NexMetals Announces C$65 Million Public Offering of Units
Upsized from $50 Million Due to Strong Demand
Vancouver, British Columbia, October 28, 2025 – NexMetals Mining Corp. (TSXV:NEXM) (NASDAQ:NEXM) (the "Company" or "NEXM") is pleased to announce a "best efforts" public offering (the "Offering") pursuant to an agreement with certain agents as co-lead agents ("Co-Lead Agents"), on their own behalf and on behalf of a syndicate of one or more additional agents, of up to 11,403,509 units of the Company (the "Units" or "Offered Securities") at a price of C$5.70 per Unit for aggregate gross proceeds of up to C$65 million.
Each Unit will consist of one common share of the Company (each, a "Common Share") and one common share purchase warrant of the Company (each, a "Warrant"). Each Warrant will entitle the holder to acquire one Common Share for a period expiring 24 months following the date of issuance at a price of C$8.00.

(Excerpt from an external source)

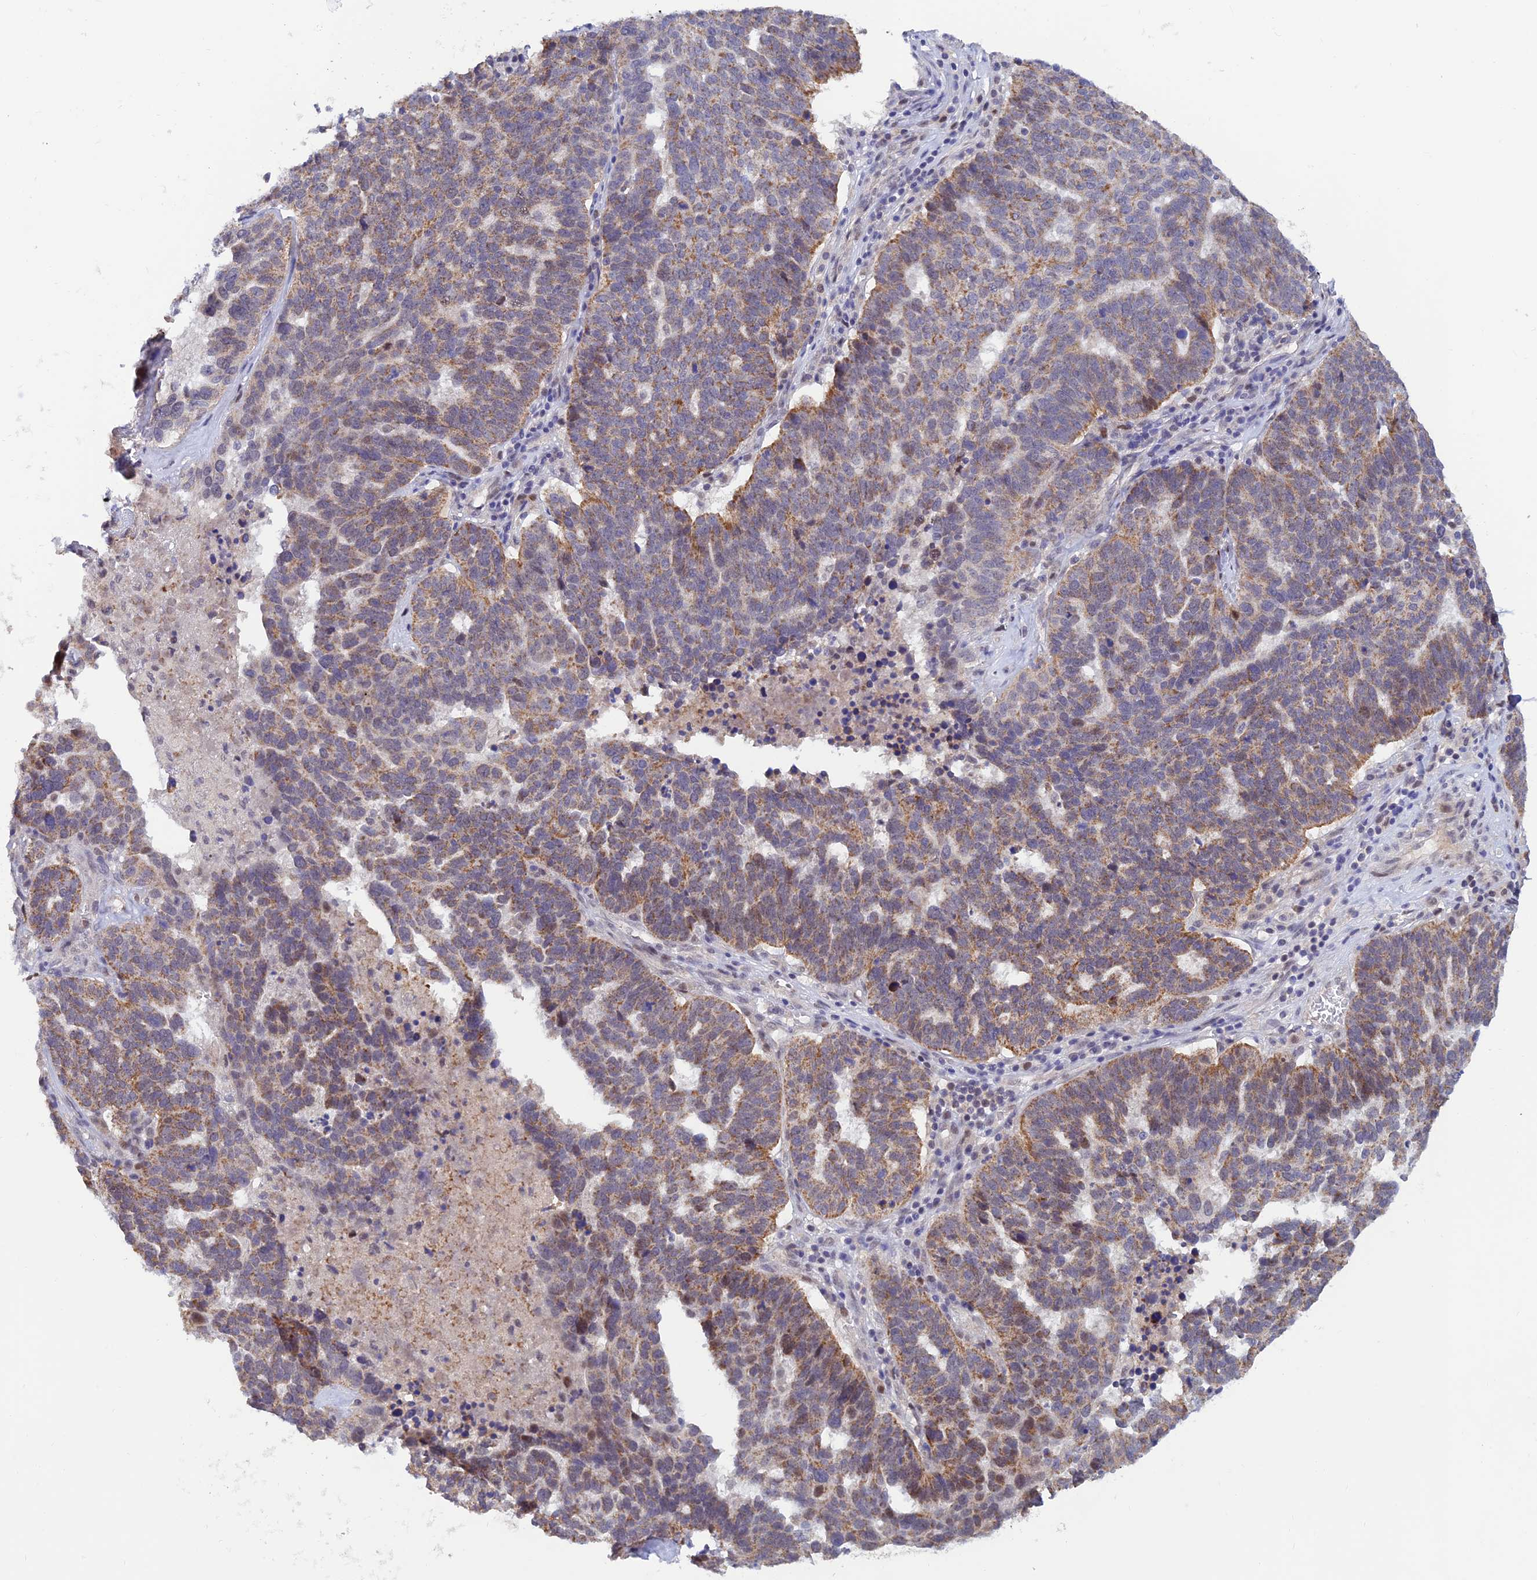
{"staining": {"intensity": "moderate", "quantity": "25%-75%", "location": "cytoplasmic/membranous"}, "tissue": "ovarian cancer", "cell_type": "Tumor cells", "image_type": "cancer", "snomed": [{"axis": "morphology", "description": "Cystadenocarcinoma, serous, NOS"}, {"axis": "topography", "description": "Ovary"}], "caption": "Immunohistochemistry (DAB (3,3'-diaminobenzidine)) staining of human serous cystadenocarcinoma (ovarian) displays moderate cytoplasmic/membranous protein staining in about 25%-75% of tumor cells.", "gene": "FASTKD5", "patient": {"sex": "female", "age": 59}}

The net proceeds from the Offering are expected to be used to fund the prepayment of the first contingent milestone payment under the Asset Purchase Agreement ("APA") for the Selebi and Selkirk mines, the timing of which is planned prior to the end of 2025, to advance exploration and development activities at the Company's mineral assets in Botswana, and for working capital and general corporate purposes.
The Offered Securities will be sold by way of a short-form prospectus in each of the provinces of Canada, except Quebec. The Units will also be offered (i) in the United States on a private placement basis pursuant to one or more exemptions from the registration requirements of the U.S. Securities Act, and (ii) in such other jurisdictions outside of Canada and the United States provided that a placement therein does not give rise to any prospectus, registration or continuous disclosure obligations on the part of the Company (collectively, the "Selling Jurisdictions").

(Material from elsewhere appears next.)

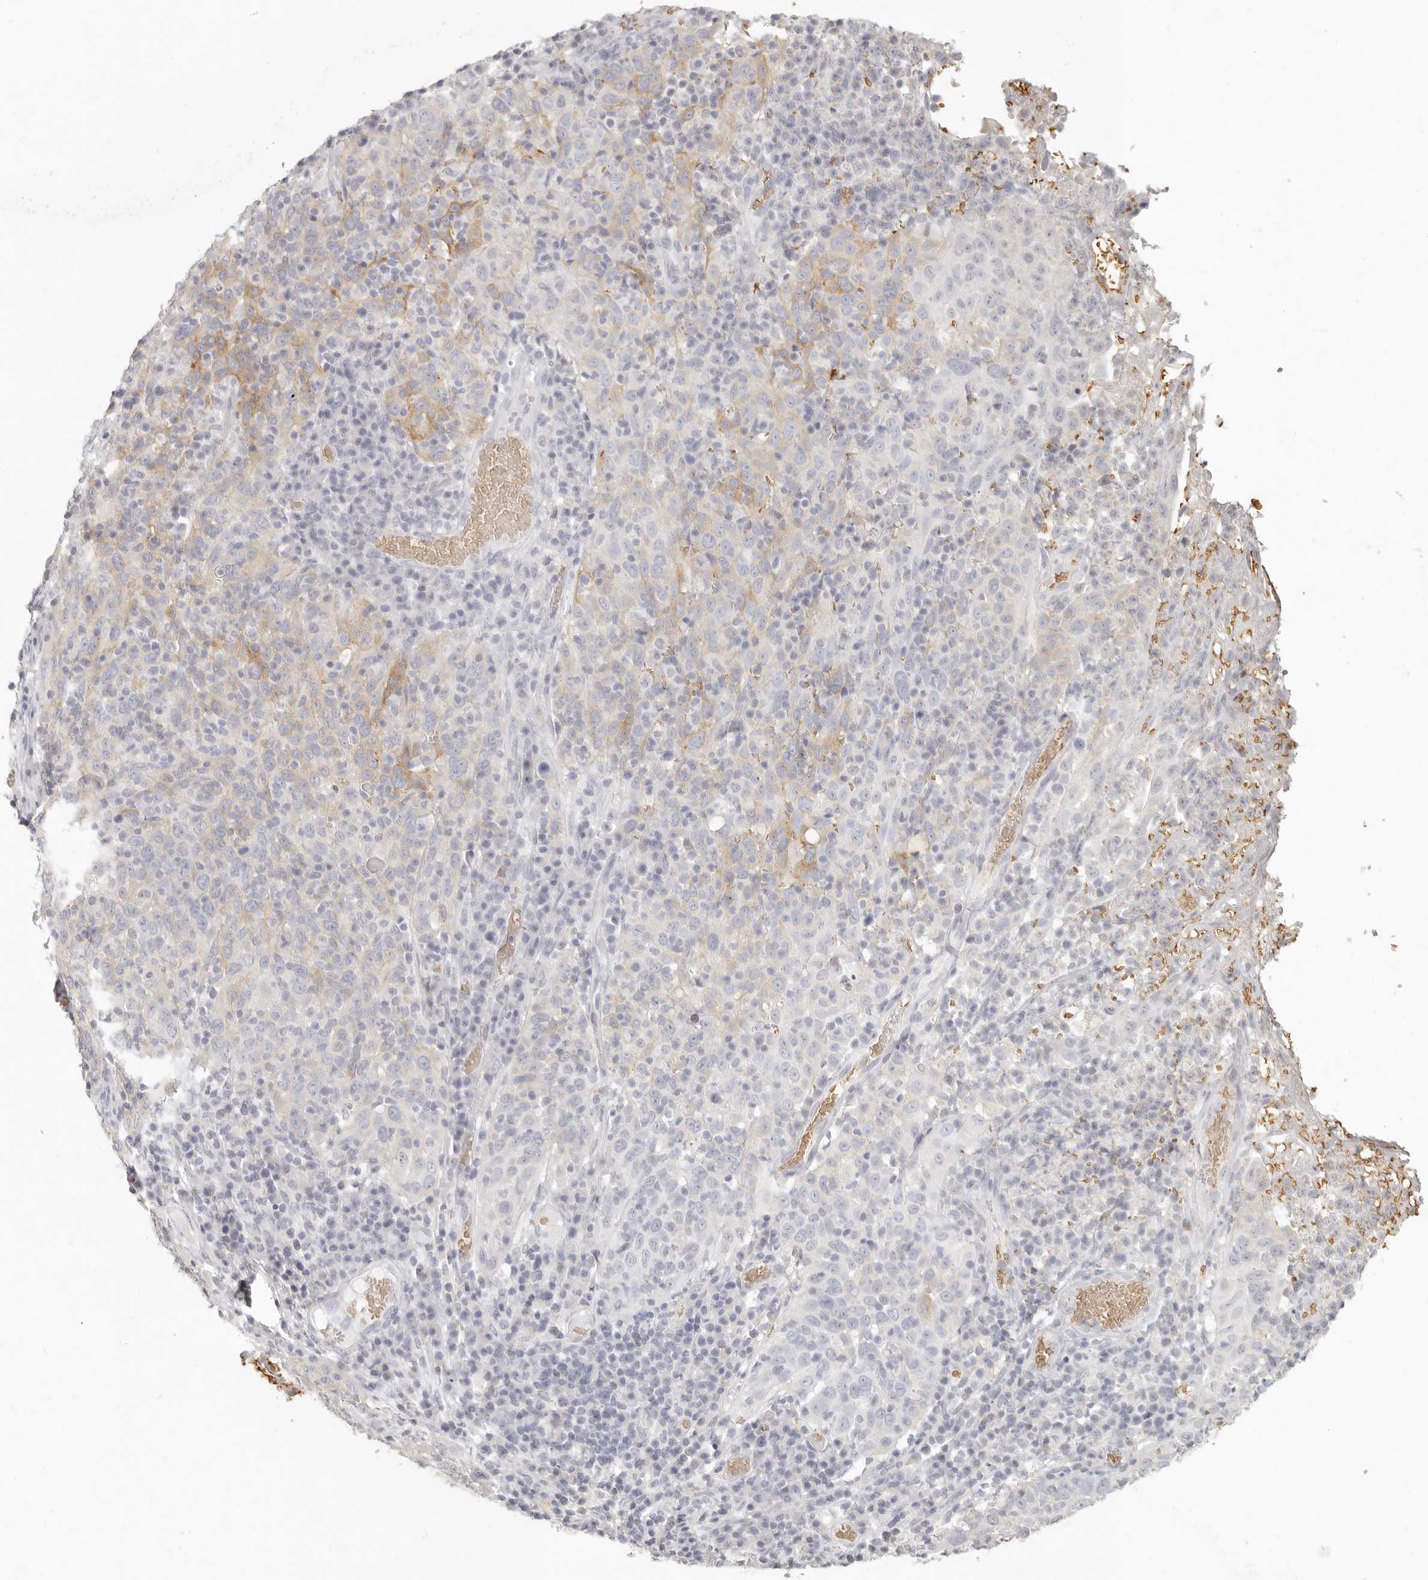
{"staining": {"intensity": "weak", "quantity": "<25%", "location": "cytoplasmic/membranous"}, "tissue": "cervical cancer", "cell_type": "Tumor cells", "image_type": "cancer", "snomed": [{"axis": "morphology", "description": "Squamous cell carcinoma, NOS"}, {"axis": "topography", "description": "Cervix"}], "caption": "IHC of cervical squamous cell carcinoma demonstrates no positivity in tumor cells.", "gene": "NIBAN1", "patient": {"sex": "female", "age": 46}}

The Company has granted to the Co-Lead Agents an option (the "Over-Allotment Option") to purchase up to that number of additional Offered Securities which equal to 15% of the Offered Securities issued pursuant to the Offering to cover over-allotments and for market stabilization purposes. The Over-Allotment Option will be exercisable in whole or in part, at any time and from time to time, for a period of 30 days from and including the Closing Date (as defined herein).
In connection with the Offering, the Company has agreed to pay to the Agents a cash fee equal to 6% of the gross proceeds of the Offering (including upon any exercise of the Over-Allotment Option), subject to a reduced cash fee equal to 2.0% payable in respect of sales to certain individuals on a "president's list" for gross proceeds of up to C$5 million.
The Offering is expected to close on or about November 13, 2025 (the "Closing Date") and remains subject to the receipt of all necessary approvals.